The family also changes
A distinctive feature of CRAFT is that even when the person doesn’t enter treatment, the family member’s own state improves.
Multiple studies have reported improvements in family members’ depression, anxiety, and anger after CRAFT. This isn’t because they “developed better tolerance” — it’s because the program explicitly includes the family rebuilding their own life. Family members of someone with addiction often spend years with their own activities and relationships sidelined by the situation. CRAFT includes work to gradually restore those.
As the data on people who supported others showed, there’s a way in which people regain themselves through doing things. The same seems to apply to family members.
Summary
“Stop enabling” is partly correct. As long as you continue to clean up consequences, the person has fewer opportunities to face them. That’s true.
But “if you cut them off, they’ll change” or “let them fall as far as they can fall” isn’t supported by the research. Addiction is a condition involving chronic changes in the brain. It doesn’t move under punishment, shame, or coldness. More often, it moves further away.
What the science currently points to is a more nuanced posture. Don’t engage with the addictive behavior. Don’t clean up after it. But during sober time, during reasonable judgment, do engage. And the family also needs care.
Don’t carry it alone. In the U.S., Al-Anon (for family of alcoholics), Gam-Anon (for family of compulsive gamblers), SMART Recovery’s Family & Friends program, and CRAFT-trained therapists provide entry points. The SAMHSA National Helpline (1-800-662-HELP) can connect you to local resources.
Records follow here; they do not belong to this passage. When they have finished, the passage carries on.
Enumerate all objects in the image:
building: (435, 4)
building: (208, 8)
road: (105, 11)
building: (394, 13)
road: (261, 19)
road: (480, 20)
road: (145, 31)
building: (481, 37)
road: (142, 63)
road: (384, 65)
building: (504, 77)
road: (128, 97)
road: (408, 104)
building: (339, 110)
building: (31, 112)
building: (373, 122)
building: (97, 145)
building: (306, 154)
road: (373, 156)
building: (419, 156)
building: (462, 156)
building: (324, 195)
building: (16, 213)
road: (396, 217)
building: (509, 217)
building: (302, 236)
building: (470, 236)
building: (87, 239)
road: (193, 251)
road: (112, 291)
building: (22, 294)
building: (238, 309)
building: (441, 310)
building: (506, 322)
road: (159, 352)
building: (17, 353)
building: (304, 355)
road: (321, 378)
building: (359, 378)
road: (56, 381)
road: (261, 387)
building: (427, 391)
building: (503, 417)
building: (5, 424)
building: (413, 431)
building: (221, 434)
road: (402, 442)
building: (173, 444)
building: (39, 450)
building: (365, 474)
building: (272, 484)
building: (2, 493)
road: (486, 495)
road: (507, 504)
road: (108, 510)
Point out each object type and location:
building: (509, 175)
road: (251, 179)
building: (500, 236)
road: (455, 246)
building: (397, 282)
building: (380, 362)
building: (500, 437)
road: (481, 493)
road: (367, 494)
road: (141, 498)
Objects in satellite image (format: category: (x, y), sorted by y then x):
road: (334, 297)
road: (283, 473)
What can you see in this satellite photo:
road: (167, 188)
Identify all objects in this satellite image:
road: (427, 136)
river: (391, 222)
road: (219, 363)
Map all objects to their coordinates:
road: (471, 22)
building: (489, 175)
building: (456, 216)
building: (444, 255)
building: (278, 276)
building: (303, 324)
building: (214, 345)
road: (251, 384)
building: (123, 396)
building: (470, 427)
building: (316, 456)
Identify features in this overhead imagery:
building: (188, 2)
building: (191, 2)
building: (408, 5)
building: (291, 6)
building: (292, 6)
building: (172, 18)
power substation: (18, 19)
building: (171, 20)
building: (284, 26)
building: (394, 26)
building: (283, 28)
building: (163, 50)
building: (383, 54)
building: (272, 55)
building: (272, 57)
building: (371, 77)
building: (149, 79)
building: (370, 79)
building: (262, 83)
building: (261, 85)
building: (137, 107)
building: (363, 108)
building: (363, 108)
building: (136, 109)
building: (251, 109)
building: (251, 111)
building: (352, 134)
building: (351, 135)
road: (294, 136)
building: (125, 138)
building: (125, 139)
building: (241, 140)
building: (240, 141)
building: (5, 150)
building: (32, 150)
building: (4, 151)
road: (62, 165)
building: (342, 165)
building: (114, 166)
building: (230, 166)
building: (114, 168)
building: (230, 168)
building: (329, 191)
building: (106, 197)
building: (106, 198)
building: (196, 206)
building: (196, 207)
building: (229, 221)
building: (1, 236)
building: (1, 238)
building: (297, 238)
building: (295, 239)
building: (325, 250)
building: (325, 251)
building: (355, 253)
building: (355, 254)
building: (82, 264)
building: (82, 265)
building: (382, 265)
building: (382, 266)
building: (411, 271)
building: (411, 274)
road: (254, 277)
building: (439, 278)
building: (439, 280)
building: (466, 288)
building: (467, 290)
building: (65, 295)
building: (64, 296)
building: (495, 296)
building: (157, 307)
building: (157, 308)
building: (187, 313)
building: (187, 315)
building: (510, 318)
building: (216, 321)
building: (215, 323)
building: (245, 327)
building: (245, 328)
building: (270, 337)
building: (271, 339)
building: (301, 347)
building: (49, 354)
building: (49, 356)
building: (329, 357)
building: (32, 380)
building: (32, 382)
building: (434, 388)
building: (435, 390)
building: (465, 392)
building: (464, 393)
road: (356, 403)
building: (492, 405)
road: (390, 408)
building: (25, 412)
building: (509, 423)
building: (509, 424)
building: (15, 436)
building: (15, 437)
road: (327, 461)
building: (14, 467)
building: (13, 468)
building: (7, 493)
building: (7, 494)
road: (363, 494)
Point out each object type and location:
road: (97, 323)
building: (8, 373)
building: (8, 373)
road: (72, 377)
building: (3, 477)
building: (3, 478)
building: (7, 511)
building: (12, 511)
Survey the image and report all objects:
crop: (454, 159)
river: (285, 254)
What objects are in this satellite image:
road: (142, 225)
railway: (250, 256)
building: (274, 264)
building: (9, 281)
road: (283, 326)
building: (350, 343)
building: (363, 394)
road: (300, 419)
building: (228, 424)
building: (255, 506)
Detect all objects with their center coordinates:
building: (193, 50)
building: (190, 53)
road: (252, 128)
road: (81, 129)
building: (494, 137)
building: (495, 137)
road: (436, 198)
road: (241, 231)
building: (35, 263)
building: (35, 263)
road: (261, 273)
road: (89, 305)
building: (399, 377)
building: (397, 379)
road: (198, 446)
If a family member burns themselves out trying to support, the person doesn’t get saved either, and the family also breaks. Getting out of that pattern takes both stopping the enabling and building structures that support you.
References
- Miller WR, Meyers RJ, Tonigan JS. Engaging the unmotivated in treatment for alcohol problems: a comparison of three strategies for intervention through family members. Journal of Consulting and Clinical Psychology. 1999;67(5):688-697.
- White WL, Miller WR. The use of confrontation in addiction treatment: History, science, and time for change. Counselor. 2007;8(4):12-30.
- Foote J, Wilkens C, Kosanke N, Higgs S. Beyond Addiction: How Science and Kindness Help People Change. Scribner, 2014.
- Smith JE, Meyers RJ. Motivating Substance Abusers to Enter Treatment: Working with Family Members. Guilford Press, 2004.
- Roozen HG, de Waart R, van der Kroft P. Community reinforcement and family training: an effective option to engage treatment-resistant substance-abusing individuals in treatment. Addiction. 2010;105(10):1729-1738.